It is $6USD to go in.  We spent about two hours there – our tuk tuk driver said most people spend about an hour.

A real eye opener and worth visiting.

The Royal Palace

It was interesting to be shown around the palace grounds by a guide.  We don’t usually get a guide however we decided to on this occasion and it was worth the 10 USD.  Without the guide’s explanation it would have been difficult to understand the different buildings, ceremonies and protocols.  The King was in house while we were there ( as shown by the flag flying).  Unfortunately he was busy so couldn’t see us!

Entry fee is 10 USD per person.

The Killing Fields

We visited these after S21 so that we had time to process what we had seen.  It is a bit of a drive out to the Killing fields and costs 25 USD for a tuk tuk.  A word of warning, our tuk tuk driver gave us masks to wear as it is really dusty on the way out.  We travelled through villages along non-sealed roads which were pretty bumpy.  The highway on the way back feels a bit life threatening too!


The Killing Fields are where the Khmer Rouge took people in the middle of the night to kill them (usually from S21).  There is a really good audio tour which explains the horrors of the site.  You can still see the mass graves and they have systematically recorded  and displayed the skulls and bones that they have found washed up each rainy season.  Fragments are still washing to the surface each year.

Worth an hour visit.

Central Market

Central Market is one of two main markets that tourists might find useful to visit.  It is housed in a beautiful domed octagonal building with stalls stretching out of each of the points.  The stalls are organised in sections so it is easy to find what you are after.  You do need to have your bargaining hat on.  We won some and lost some but walking away is a good strategy as you know you are getting the best price.

The Russian Market

The Russian Market is quite different to the one in Vietnam that we visited.  Apparently it is named the Russian market because in the 80’s this is where all the Russians came to shop.

It is a huge market which sells everything you can imagine for both locals and tourists alike.  If you haven’t been to a wet market, and you can hold your stomach together, this is another place for some good pictures.  Souvenirs are a plenty and if you don’t find exactly what you want in one stall it will be somewhere else.  Again, you need to bargain hard.  Some stall owners start really high so that even 50% starting point is higher than what you would get in town, others are more reasonable.  A really worthwhile market to go to.
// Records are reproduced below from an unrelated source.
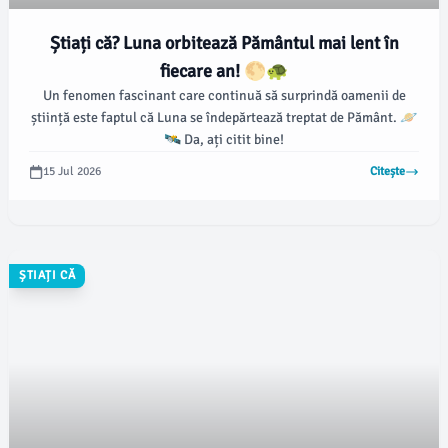
Știați că? Luna orbitează Pământul mai lent în
fiecare an! 🌕🐢
Un fenomen fascinant care continuă să surprindă oamenii de
știință este faptul că Luna se îndepărtează treptat de Pământ. 🪐
🛰️ Da, ați citit bine!
15 Jul 2026
Citește
ȘTIAȚI CĂ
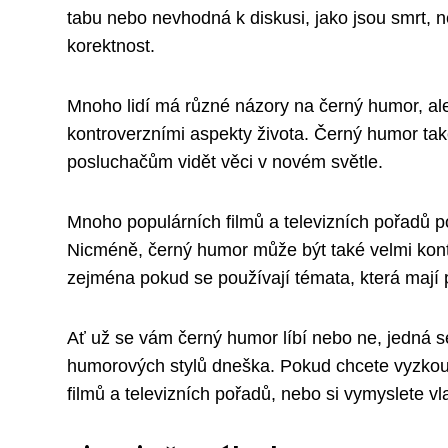
tabu nebo nevhodná k diskusi, jako jsou smrt, ne
korektnost.
Mnoho lidí má různé názory na černý humor, ale
kontroverzními aspekty života. Černý humor ta
posluchačům vidět věci v novém světle.
Mnoho populárních filmů a televizních pořadů p
Nicméně, černý humor může být také velmi kont
zejména pokud se používají témata, která mají
Ať už se vám černý humor líbí nebo ne, jedná 
humorových stylů dneška. Pokud chcete vyzkouš
filmů a televizních pořadů, nebo si vymyslete vla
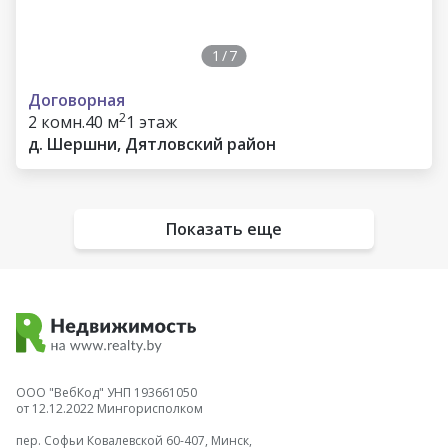
1
/
7
Договорная
2
2 комн.
40 м
1 этаж
д. Шершни, Дятловский район
Показать еще
ООО "ВебКод" УНП 193661050
от 12.12.2022 Мингорисполком
пер. Софьи Ковалевской 60-407, Минск,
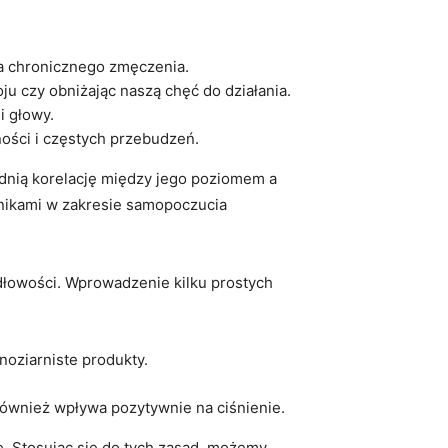
a chronicznego zmęczenia.
ju czy obniżając naszą chęć do⁢ działania.
i głowy.
ści i częstych ​przebudzeń.
dnią korelację między jego⁣ poziomem a
nikami w zakresie samopoczucia
idłowości. Wprowadzenie ​kilku prostych
noziarniste produkty.
również wpływa ‍pozytywnie na ⁢ciśnienie.
e. Stosując się do tych‌ zasad, możemy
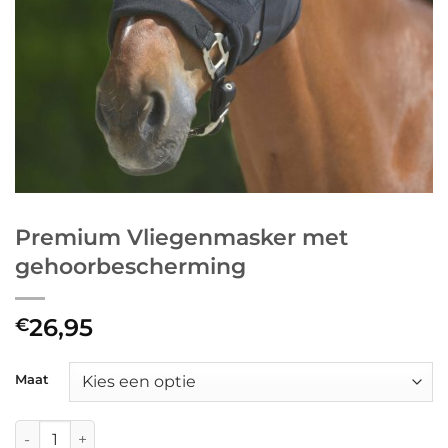
Premium Vliegenmasker met
gehoorbescherming
26,95
€
Maat
Premium Vliegenmasker met gehoorbescherming aantal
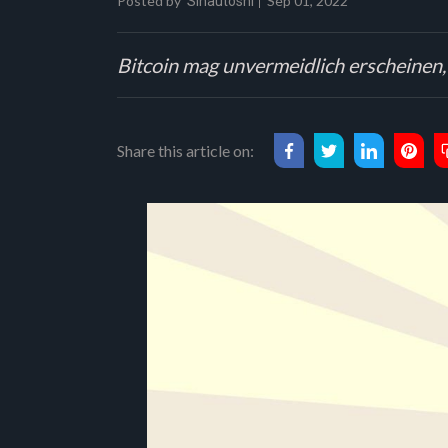
Posted by
Sep 01, 2022
Sinautoshi
Bitcoin mag unvermeidlich erscheinen,
Share this article on:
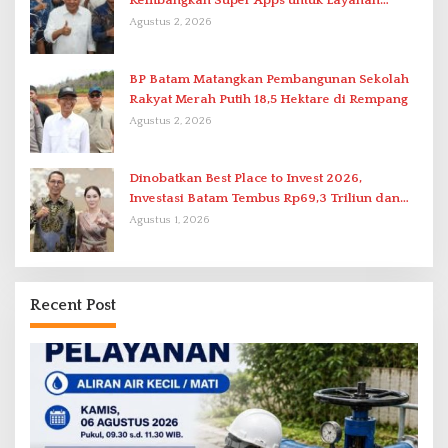
Kembangkan Super Apps untuk Layanan
Terpadu
Agustus 2, 2026
BP Batam Matangkan Pembangunan Sekolah
Rakyat Merah Putih 18,5 Hektare di Rempang
Agustus 2, 2026
Dinobatkan Best Place to Invest 2026,
Investasi Batam Tembus Rp69,3 Triliun dan
Ekonomi Tumbuh 6,76 Persen
Agustus 1, 2026
Recent Post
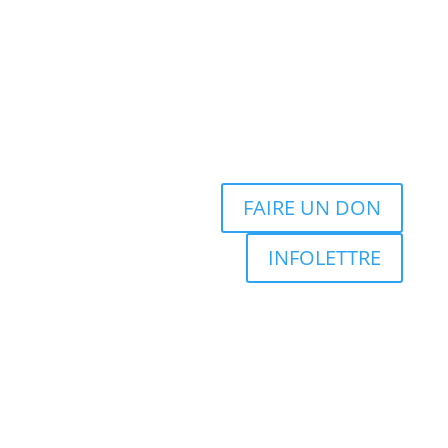
FAIRE UN DON
INFOLETTRE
Have your haggling hat on.

Wat Phnom Historical Site

This is a Buddhist temple in the city which is nice to visit.  It is the tallest structure in town.  Many locals come here to pray for good luck.  It is free for locals and there is a small charge for tourists and foreigners.
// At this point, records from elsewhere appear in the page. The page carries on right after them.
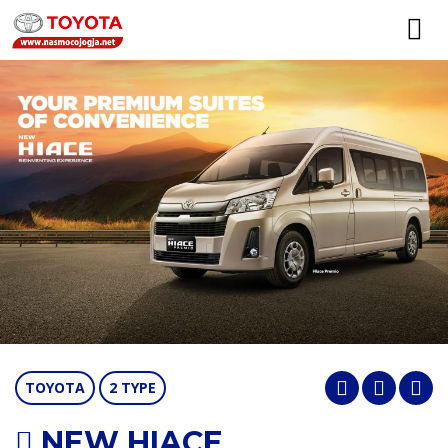
TOYOTA
2 TYPE
NEW HIACE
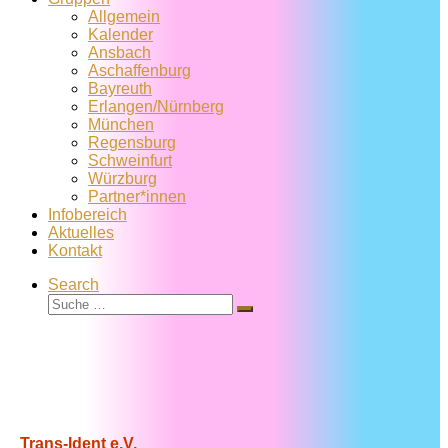
Allgemein
Kalender
Ansbach
Aschaffenburg
Bayreuth
Erlangen/Nürnberg
München
Regensburg
Schweinfurt
Würzburg
Partner*innen
Infobereich
Aktuelles
Kontakt
Search
Suche
Suche
…
Trans-Ident e.V.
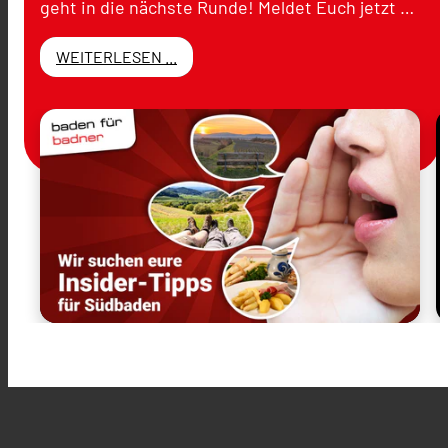
geht in die nächste Runde! Meldet Euch jetzt …
WEITERLESEN ...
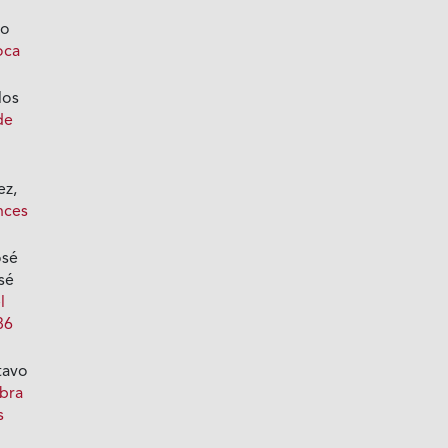
lo
oca
los
de
ez,
nces
osé
sé
l
86
tavo
bra
s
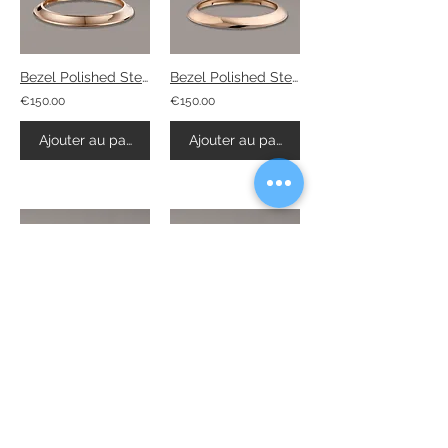
Bezel Polished Steel Rose Gold PVD
Bezel Polished Steel Rose Gold PVD
€150.00
€150.00
Ajouter au panier
Ajouter au panier
Bezel Mat Steel Rose Gold PVD
Bezel Polished Steel
€160.00
€100.00
Ajouter au panier
Ajouter au panier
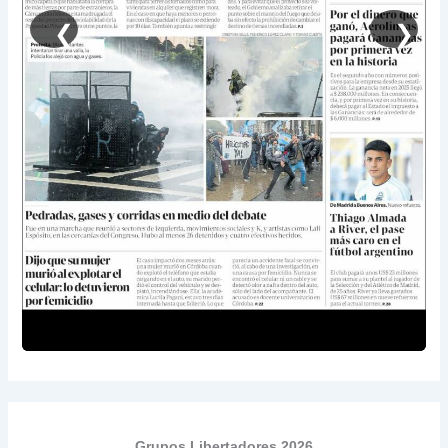
❮
❯
Grupos Libertadores 2026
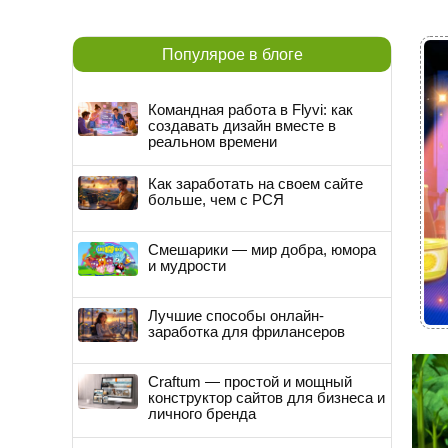
Популярое в блоге
Командная работа в Flyvi: как
создавать дизайн вместе в
реальном времени
Как заработать на своем сайте
больше, чем с РСЯ
Смешарики — мир добра, юмора
и мудрости
Лучшие способы онлайн-
заработка для фрилансеров
Craftum — простой и мощный
конструктор сайтов для бизнеса и
личного бренда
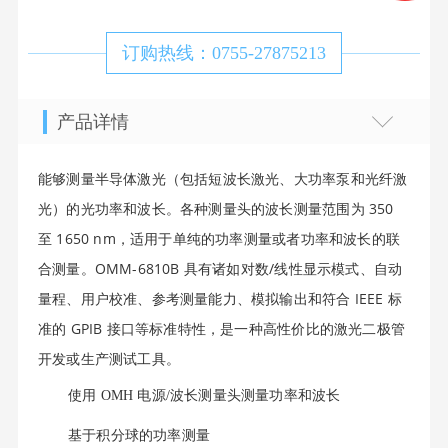
订购热线：0755-27875213
产品详情
能够测量半导体激光（包括短波长激光、大功率泵和光纤激
光）的光功率和波长。各种测量头的波长测量范围为 350
至 1650 nm，适用于单纯的功率测量或者功率和波长的联
合测量。OMM-6810B 具有诸如对数/线性显示模式、自动
量程、用户校准、参考测量能力、模拟输出和符合 IEEE 标
准的 GPIB 接口等标准特性，是一种高性价比的激光二极管
开发或生产测试工具。
使用 OMH 电源/波长测量头测量功率和波长
基于积分球的功率测量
We were accosted by some children begging and selling bracelets. They can be very charming, have great English and tell you the money is to send them to school. It is recommended that children are not given money for any reason and rather the money is given to organisations that help them.  This has a higher hit rate of keeping them in school.

Cambodian National Museum

I am not always a big fan of museums but this one is set in beautiful grounds and has well kept artifacts on display.  Definitely worth a visit and you can also get Apsara Dance tickets here.  After our big burst of cultural dance activities in Bali, we decided against attending.

Phnom Penh is a lovely city which deserves more time than a day or two.  We really liked it and could have stayed for longer.